■ Supplied entries ■
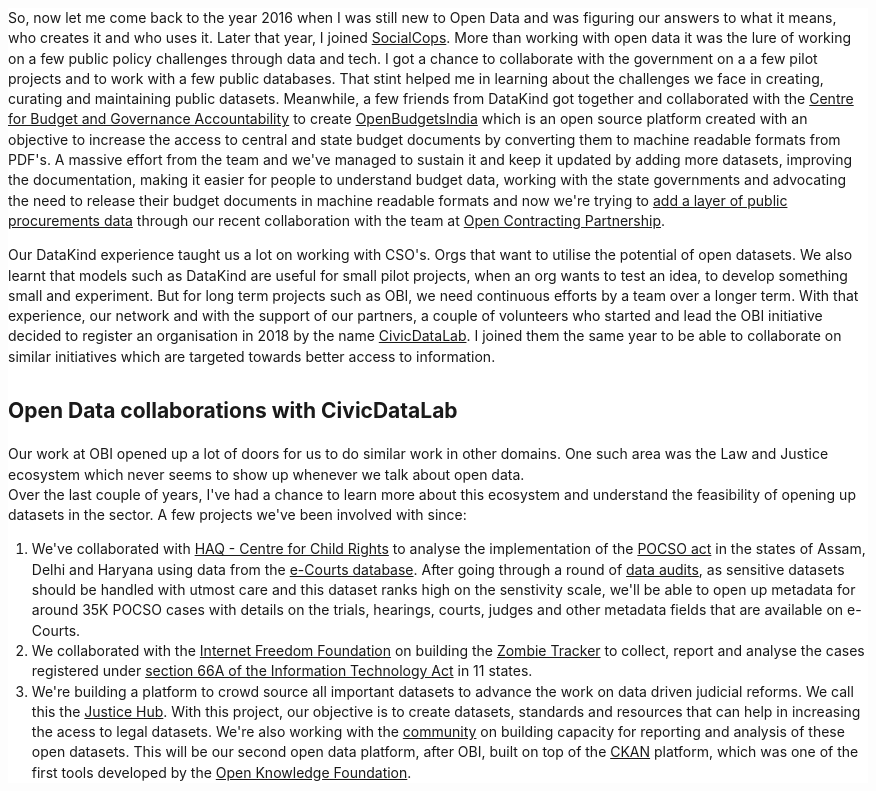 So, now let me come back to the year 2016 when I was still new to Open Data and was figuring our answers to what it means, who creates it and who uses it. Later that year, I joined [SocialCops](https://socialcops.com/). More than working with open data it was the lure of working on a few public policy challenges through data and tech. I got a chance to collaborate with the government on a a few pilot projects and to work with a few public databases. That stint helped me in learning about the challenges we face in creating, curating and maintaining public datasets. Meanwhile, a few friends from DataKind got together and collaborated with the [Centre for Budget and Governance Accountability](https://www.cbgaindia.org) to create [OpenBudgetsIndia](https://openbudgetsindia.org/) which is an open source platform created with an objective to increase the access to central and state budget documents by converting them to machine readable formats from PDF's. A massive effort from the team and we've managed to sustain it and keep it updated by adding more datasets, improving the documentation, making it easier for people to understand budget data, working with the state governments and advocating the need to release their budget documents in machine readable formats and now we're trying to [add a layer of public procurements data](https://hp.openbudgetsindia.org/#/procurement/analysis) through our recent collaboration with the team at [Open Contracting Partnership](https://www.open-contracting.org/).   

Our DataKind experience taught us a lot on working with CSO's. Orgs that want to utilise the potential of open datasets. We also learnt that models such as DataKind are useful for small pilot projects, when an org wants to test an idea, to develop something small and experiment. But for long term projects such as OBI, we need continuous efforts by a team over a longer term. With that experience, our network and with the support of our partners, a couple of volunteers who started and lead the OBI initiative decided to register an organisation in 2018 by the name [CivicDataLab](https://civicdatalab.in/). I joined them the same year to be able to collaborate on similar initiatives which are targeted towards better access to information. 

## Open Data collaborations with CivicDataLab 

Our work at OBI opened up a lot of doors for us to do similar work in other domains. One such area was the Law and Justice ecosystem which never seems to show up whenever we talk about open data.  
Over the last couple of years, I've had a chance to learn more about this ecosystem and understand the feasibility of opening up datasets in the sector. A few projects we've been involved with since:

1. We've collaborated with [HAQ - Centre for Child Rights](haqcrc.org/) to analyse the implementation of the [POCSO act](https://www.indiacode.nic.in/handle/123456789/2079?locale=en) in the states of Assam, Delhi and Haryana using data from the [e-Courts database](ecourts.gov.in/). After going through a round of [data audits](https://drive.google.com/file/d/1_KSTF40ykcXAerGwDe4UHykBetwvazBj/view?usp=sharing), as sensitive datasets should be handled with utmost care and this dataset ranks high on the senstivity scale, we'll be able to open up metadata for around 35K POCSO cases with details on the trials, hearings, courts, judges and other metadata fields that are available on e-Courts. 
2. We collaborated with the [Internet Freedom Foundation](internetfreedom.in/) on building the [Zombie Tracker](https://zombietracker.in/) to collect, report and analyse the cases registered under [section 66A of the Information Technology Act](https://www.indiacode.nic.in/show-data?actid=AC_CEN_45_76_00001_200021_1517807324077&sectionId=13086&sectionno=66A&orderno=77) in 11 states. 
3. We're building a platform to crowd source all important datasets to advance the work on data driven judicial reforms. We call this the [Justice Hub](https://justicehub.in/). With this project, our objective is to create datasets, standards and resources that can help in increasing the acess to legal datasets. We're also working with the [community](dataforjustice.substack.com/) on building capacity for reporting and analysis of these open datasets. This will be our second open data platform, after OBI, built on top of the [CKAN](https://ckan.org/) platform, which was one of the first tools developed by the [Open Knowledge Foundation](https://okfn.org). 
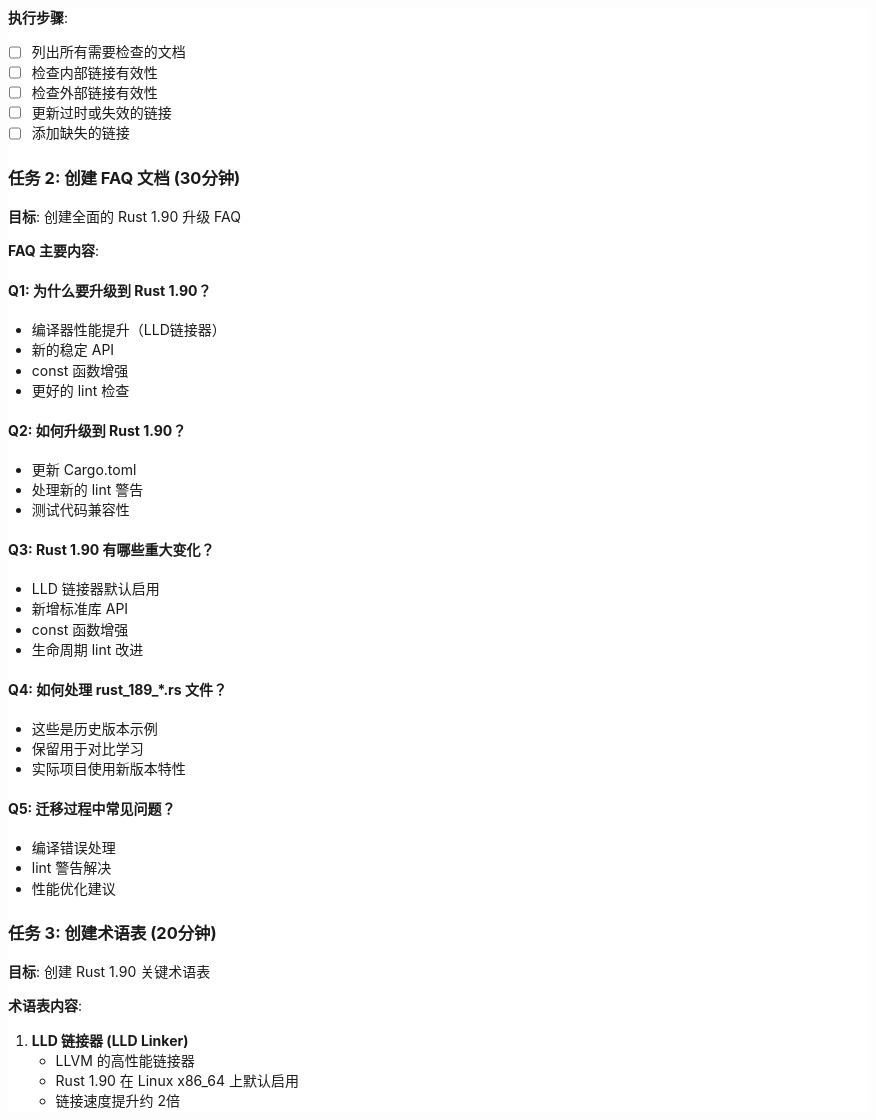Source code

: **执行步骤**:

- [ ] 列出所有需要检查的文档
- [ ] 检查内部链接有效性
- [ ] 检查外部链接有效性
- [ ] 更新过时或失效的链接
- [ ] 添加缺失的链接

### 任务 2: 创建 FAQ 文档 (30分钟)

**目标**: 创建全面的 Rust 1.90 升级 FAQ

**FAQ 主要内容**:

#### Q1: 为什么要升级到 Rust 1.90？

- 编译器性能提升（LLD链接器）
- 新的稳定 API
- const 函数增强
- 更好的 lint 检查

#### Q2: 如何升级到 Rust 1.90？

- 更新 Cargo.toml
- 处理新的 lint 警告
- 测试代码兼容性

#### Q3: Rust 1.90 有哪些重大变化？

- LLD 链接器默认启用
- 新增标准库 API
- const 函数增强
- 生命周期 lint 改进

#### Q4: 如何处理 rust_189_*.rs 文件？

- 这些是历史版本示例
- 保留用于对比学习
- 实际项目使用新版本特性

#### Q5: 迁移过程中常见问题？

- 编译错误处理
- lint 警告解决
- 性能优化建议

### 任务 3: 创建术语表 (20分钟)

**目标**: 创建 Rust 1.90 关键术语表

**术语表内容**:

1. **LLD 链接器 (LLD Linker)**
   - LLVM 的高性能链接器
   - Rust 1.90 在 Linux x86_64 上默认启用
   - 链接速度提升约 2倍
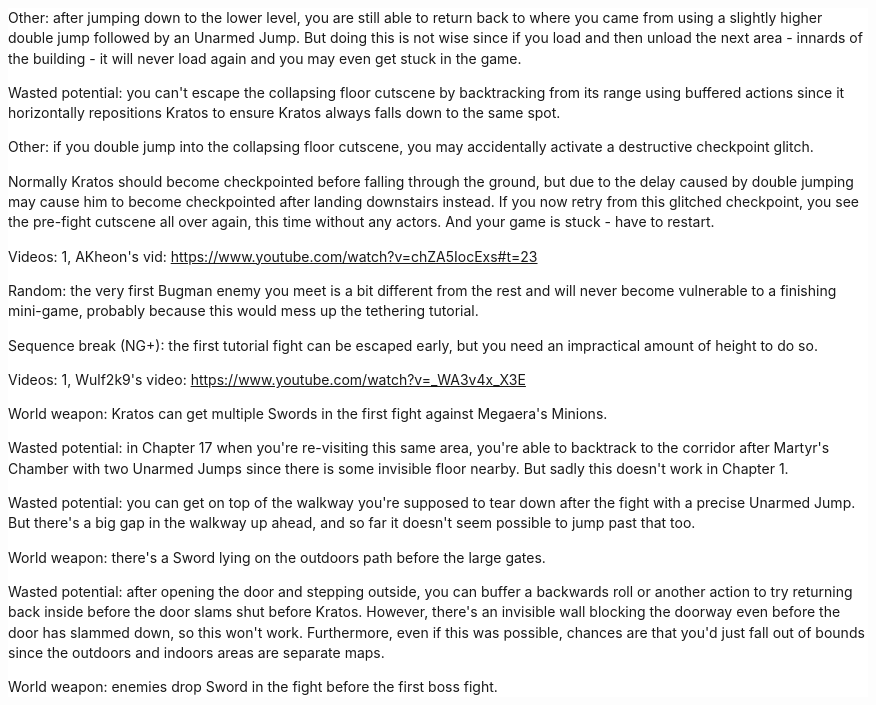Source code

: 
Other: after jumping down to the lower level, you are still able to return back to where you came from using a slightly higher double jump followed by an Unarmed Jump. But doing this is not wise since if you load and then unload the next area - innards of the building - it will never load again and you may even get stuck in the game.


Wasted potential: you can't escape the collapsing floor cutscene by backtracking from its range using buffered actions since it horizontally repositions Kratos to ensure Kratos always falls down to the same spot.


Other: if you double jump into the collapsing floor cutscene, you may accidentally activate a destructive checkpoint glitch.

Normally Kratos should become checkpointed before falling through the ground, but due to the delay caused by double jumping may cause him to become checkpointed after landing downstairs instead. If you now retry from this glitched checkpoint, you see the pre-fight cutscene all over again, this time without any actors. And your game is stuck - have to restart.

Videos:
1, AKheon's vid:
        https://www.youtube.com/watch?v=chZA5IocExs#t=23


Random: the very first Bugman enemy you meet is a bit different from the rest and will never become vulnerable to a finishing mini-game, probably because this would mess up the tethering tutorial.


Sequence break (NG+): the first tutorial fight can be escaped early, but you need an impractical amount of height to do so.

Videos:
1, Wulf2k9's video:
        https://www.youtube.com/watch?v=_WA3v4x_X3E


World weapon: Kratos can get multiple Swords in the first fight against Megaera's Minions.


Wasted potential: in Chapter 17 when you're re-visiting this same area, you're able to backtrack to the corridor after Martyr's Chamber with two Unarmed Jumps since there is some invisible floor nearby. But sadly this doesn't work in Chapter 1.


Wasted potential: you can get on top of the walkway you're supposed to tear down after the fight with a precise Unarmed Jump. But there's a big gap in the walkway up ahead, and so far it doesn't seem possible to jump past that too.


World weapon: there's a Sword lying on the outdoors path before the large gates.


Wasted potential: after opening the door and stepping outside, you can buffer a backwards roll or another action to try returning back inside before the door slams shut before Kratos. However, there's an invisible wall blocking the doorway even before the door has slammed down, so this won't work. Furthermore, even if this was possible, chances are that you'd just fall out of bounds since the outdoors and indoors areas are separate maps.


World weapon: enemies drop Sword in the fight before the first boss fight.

--

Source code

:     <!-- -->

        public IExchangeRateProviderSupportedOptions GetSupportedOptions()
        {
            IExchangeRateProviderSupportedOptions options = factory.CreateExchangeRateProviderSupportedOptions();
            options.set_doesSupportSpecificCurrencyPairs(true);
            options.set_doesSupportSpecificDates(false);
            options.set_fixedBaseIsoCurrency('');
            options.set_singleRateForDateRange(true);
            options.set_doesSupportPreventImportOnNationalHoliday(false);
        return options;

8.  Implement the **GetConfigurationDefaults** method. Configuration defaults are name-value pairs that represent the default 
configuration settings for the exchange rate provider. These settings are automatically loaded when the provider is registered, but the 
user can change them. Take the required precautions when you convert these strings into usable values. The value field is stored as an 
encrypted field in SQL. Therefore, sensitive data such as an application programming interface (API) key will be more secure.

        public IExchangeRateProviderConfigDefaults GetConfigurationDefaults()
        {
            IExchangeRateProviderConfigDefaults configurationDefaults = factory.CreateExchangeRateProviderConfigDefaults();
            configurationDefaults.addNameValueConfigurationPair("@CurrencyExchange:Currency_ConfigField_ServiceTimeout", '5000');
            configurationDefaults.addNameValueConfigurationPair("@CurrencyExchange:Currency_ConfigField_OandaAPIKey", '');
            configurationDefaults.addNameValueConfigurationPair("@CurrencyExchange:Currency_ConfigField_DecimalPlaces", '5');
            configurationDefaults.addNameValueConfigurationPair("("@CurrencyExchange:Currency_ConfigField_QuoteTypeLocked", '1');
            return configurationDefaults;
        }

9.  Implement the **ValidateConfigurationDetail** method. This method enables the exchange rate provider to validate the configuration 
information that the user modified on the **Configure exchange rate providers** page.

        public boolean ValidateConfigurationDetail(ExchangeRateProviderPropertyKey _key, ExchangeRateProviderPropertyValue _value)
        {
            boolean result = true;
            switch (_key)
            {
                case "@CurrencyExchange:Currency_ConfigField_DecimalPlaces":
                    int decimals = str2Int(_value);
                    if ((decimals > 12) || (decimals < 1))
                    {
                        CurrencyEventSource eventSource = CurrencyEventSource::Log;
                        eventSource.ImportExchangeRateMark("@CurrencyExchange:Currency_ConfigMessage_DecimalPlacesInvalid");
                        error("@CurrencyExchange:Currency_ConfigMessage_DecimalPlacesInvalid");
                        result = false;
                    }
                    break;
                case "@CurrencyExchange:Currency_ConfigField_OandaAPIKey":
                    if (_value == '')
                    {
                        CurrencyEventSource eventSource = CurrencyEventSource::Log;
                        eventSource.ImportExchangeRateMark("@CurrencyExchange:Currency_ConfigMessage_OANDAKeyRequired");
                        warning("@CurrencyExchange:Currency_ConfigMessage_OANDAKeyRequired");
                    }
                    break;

---

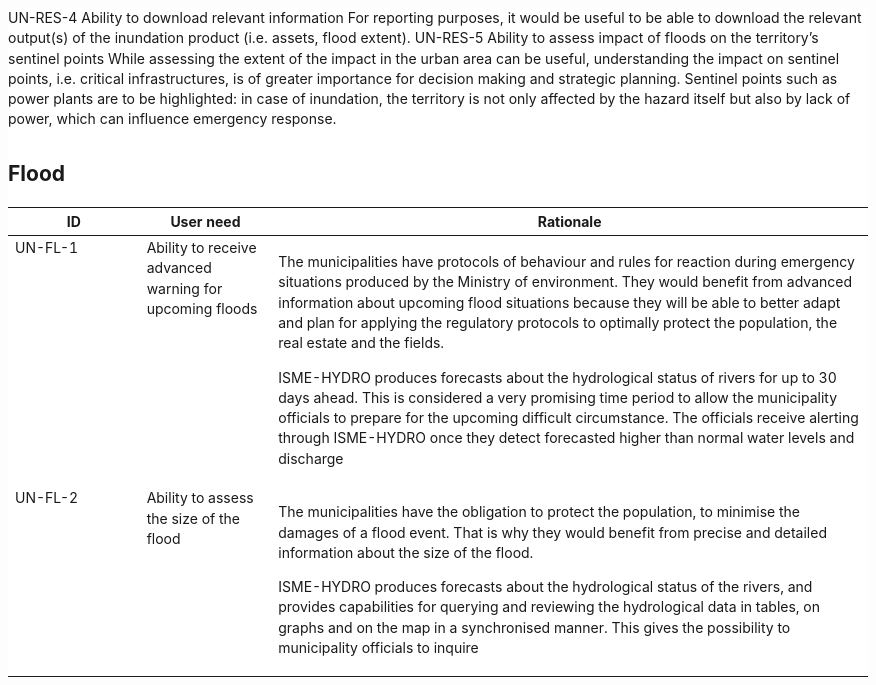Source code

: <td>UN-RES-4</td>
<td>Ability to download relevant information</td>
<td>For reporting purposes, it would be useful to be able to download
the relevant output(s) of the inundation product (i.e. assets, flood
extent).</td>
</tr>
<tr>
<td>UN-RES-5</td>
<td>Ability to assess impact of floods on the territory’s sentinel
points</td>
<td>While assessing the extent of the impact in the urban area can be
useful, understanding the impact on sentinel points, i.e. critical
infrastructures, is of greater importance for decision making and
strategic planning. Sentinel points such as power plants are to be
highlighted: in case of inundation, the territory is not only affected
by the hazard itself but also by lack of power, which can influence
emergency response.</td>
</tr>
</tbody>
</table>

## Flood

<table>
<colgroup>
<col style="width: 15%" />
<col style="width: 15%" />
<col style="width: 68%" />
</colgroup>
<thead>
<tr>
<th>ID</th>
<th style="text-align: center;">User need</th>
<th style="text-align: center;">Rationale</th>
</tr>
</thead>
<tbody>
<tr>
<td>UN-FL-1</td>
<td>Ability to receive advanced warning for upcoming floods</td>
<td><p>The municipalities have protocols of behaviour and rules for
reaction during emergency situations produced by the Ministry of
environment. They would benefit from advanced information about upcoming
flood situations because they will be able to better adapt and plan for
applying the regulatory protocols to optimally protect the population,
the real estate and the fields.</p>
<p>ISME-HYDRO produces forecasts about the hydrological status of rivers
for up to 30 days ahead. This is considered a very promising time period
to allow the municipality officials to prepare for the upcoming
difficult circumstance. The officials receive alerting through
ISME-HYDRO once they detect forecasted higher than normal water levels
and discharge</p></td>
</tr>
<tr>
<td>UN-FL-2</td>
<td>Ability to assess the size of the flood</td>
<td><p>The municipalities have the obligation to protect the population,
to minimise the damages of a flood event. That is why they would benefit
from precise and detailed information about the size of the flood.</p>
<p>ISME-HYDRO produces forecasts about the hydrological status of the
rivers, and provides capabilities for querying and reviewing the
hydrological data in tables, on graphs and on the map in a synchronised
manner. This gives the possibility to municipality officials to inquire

■ Task brief ■
Retype everything from the line containing "World weapon: Kratos" down to the line containing "World weapon: enemies", both included, with no changes to the text.

■ The completed task ■
World weapon: Kratos can get multiple Swords in the first fight against Megaera's Minions.


Wasted potential: in Chapter 17 when you're re-visiting this same area, you're able to backtrack to the corridor after Martyr's Chamber with two Unarmed Jumps since there is some invisible floor nearby. But sadly this doesn't work in Chapter 1.


Wasted potential: you can get on top of the walkway you're supposed to tear down after the fight with a precise Unarmed Jump. But there's a big gap in the walkway up ahead, and so far it doesn't seem possible to jump past that too.


World weapon: there's a Sword lying on the outdoors path before the large gates.


Wasted potential: after opening the door and stepping outside, you can buffer a backwards roll or another action to try returning back inside before the door slams shut before Kratos. However, there's an invisible wall blocking the doorway even before the door has slammed down, so this won't work. Furthermore, even if this was possible, chances are that you'd just fall out of bounds since the outdoors and indoors areas are separate maps.


World weapon: enemies drop Sword in the fight before the first boss fight.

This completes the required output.